- _WHAT IS REQUIRED_
Output the data below exactly.

[Dataset excerpts]

+++

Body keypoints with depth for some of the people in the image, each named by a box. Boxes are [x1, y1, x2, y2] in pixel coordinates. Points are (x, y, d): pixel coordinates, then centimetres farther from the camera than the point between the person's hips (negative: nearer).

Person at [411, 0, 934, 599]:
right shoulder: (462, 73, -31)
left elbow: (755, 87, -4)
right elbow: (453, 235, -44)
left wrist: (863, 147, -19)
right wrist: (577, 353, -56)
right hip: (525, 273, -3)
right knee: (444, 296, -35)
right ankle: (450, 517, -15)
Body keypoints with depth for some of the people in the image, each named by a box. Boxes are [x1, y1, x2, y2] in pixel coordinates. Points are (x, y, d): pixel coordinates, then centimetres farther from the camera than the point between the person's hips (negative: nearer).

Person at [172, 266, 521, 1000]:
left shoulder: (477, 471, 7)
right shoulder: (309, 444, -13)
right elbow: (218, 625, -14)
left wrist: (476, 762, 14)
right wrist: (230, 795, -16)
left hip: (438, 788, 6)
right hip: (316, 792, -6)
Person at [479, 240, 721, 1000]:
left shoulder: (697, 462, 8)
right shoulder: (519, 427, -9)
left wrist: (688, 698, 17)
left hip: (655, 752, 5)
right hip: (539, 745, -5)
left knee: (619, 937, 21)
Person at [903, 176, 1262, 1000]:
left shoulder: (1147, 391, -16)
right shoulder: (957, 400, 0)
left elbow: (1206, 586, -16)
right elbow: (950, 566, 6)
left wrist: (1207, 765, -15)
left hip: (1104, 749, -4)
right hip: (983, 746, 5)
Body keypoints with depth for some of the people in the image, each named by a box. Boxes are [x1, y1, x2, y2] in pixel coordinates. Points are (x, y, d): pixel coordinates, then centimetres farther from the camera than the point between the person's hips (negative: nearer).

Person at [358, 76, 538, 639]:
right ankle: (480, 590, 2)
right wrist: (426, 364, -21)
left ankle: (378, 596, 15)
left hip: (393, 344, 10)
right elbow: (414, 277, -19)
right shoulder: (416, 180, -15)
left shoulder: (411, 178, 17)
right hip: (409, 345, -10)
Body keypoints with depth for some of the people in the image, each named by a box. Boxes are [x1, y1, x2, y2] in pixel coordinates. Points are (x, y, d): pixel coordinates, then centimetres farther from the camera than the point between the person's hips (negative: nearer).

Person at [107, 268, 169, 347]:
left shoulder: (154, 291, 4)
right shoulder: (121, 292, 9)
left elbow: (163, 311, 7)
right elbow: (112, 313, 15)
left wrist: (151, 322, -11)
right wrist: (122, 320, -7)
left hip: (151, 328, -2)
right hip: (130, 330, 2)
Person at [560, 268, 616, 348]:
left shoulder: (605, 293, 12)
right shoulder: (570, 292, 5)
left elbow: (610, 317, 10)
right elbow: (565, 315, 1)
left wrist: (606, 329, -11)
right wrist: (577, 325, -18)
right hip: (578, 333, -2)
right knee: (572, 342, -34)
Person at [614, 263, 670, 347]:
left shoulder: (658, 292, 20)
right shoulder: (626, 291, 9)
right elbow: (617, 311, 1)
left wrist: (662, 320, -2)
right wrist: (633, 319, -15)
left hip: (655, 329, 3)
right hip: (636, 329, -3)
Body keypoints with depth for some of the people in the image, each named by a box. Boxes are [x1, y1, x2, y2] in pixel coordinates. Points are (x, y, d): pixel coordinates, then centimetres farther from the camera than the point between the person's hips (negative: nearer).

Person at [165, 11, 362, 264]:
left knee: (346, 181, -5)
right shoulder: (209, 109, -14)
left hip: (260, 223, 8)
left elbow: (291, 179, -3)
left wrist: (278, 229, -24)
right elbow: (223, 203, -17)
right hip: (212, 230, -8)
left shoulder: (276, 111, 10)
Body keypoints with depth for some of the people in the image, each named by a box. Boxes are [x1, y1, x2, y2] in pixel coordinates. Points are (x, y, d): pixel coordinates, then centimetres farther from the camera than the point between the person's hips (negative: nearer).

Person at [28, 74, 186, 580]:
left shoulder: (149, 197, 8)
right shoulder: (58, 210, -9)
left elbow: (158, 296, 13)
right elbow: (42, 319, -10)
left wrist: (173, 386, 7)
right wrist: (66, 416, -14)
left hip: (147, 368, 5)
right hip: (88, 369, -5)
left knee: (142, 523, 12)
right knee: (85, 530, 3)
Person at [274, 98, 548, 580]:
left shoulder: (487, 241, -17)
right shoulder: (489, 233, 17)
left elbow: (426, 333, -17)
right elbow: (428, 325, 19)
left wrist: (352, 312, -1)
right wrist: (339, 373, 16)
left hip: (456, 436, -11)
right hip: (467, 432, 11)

+++

- _FINISHED TASK_
Body keypoints with depth for some of the people in the image, each named by a box. Boxes are [x1, y1, x2, y2] in pixel coordinates. Points are (x, y, d): pixel coordinates, then centimetres farther from the camera than the point between the person's hips (negative: nearer).

Person at [411, 0, 934, 599]:
right shoulder: (462, 73, -31)
left elbow: (755, 87, -4)
right elbow: (453, 235, -44)
left wrist: (863, 147, -19)
right wrist: (577, 353, -56)
right hip: (525, 273, -3)
right knee: (444, 296, -35)
right ankle: (450, 517, -15)
Body keypoints with depth for some of the people in the image, each named by a box. Boxes are [x1, y1, x2, y2] in pixel coordinates. Points are (x, y, d): pixel coordinates, then centimetres farther from the camera than the point between the person's hips (negative: nearer).

Person at [172, 266, 521, 1000]:
left shoulder: (477, 471, 7)
right shoulder: (309, 444, -13)
right elbow: (218, 625, -14)
left wrist: (476, 762, 14)
right wrist: (230, 795, -16)
left hip: (438, 788, 6)
right hip: (316, 792, -6)
Person at [479, 240, 721, 1000]:
left shoulder: (697, 462, 8)
right shoulder: (519, 427, -9)
left wrist: (688, 698, 17)
left hip: (655, 752, 5)
right hip: (539, 745, -5)
left knee: (619, 937, 21)
Person at [903, 176, 1262, 1000]:
left shoulder: (1147, 391, -16)
right shoulder: (957, 400, 0)
left elbow: (1206, 586, -16)
right elbow: (950, 566, 6)
left wrist: (1207, 765, -15)
left hip: (1104, 749, -4)
right hip: (983, 746, 5)
Body keypoints with depth for some of the people in the image, each named by a box. Boxes are [x1, y1, x2, y2] in pixel coordinates. Points are (x, y, d): pixel coordinates, then centimetres farther from the camera than the point between the person's hips (negative: nearer).

Person at [358, 76, 538, 639]:
right ankle: (480, 590, 2)
right wrist: (426, 364, -21)
left ankle: (378, 596, 15)
left hip: (393, 344, 10)
right elbow: (414, 277, -19)
right shoulder: (416, 180, -15)
left shoulder: (411, 178, 17)
right hip: (409, 345, -10)
Body keypoints with depth for some of the people in the image, each named by a box. Boxes are [x1, y1, x2, y2] in pixel coordinates. Points are (x, y, d): pixel coordinates, then centimetres farther from the camera than the point between the person's hips (negative: nearer).

Person at [107, 268, 169, 347]:
left shoulder: (154, 291, 4)
right shoulder: (121, 292, 9)
left elbow: (163, 311, 7)
right elbow: (112, 313, 15)
left wrist: (151, 322, -11)
right wrist: (122, 320, -7)
left hip: (151, 328, -2)
right hip: (130, 330, 2)
Person at [560, 268, 616, 348]:
left shoulder: (605, 293, 12)
right shoulder: (570, 292, 5)
left elbow: (610, 317, 10)
right elbow: (565, 315, 1)
left wrist: (606, 329, -11)
right wrist: (577, 325, -18)
right hip: (578, 333, -2)
right knee: (572, 342, -34)
Person at [614, 263, 670, 347]:
left shoulder: (658, 292, 20)
right shoulder: (626, 291, 9)
right elbow: (617, 311, 1)
left wrist: (662, 320, -2)
right wrist: (633, 319, -15)
left hip: (655, 329, 3)
right hip: (636, 329, -3)
Body keypoints with depth for some of the people in the image, each named by a box. Boxes are [x1, y1, x2, y2] in pixel coordinates. Points are (x, y, d): pixel coordinates, then centimetres farther from the camera than the point between the person's hips (negative: nearer).

Person at [165, 11, 362, 264]:
left knee: (346, 181, -5)
right shoulder: (209, 109, -14)
left hip: (260, 223, 8)
left elbow: (291, 179, -3)
left wrist: (278, 229, -24)
right elbow: (223, 203, -17)
right hip: (212, 230, -8)
left shoulder: (276, 111, 10)
Body keypoints with depth for some of the people in the image, each named by a box. Boxes are [x1, y1, x2, y2] in pixel coordinates. Points are (x, y, d): pixel coordinates, then centimetres farther from the camera than the point between the person's hips (negative: nearer).

Person at [28, 74, 186, 580]:
left shoulder: (149, 197, 8)
right shoulder: (58, 210, -9)
left elbow: (158, 296, 13)
right elbow: (42, 319, -10)
left wrist: (173, 386, 7)
right wrist: (66, 416, -14)
left hip: (147, 368, 5)
right hip: (88, 369, -5)
left knee: (142, 523, 12)
right knee: (85, 530, 3)
Person at [274, 98, 548, 580]:
left shoulder: (487, 241, -17)
right shoulder: (489, 233, 17)
left elbow: (426, 333, -17)
right elbow: (428, 325, 19)
left wrist: (352, 312, -1)
right wrist: (339, 373, 16)
left hip: (456, 436, -11)
right hip: (467, 432, 11)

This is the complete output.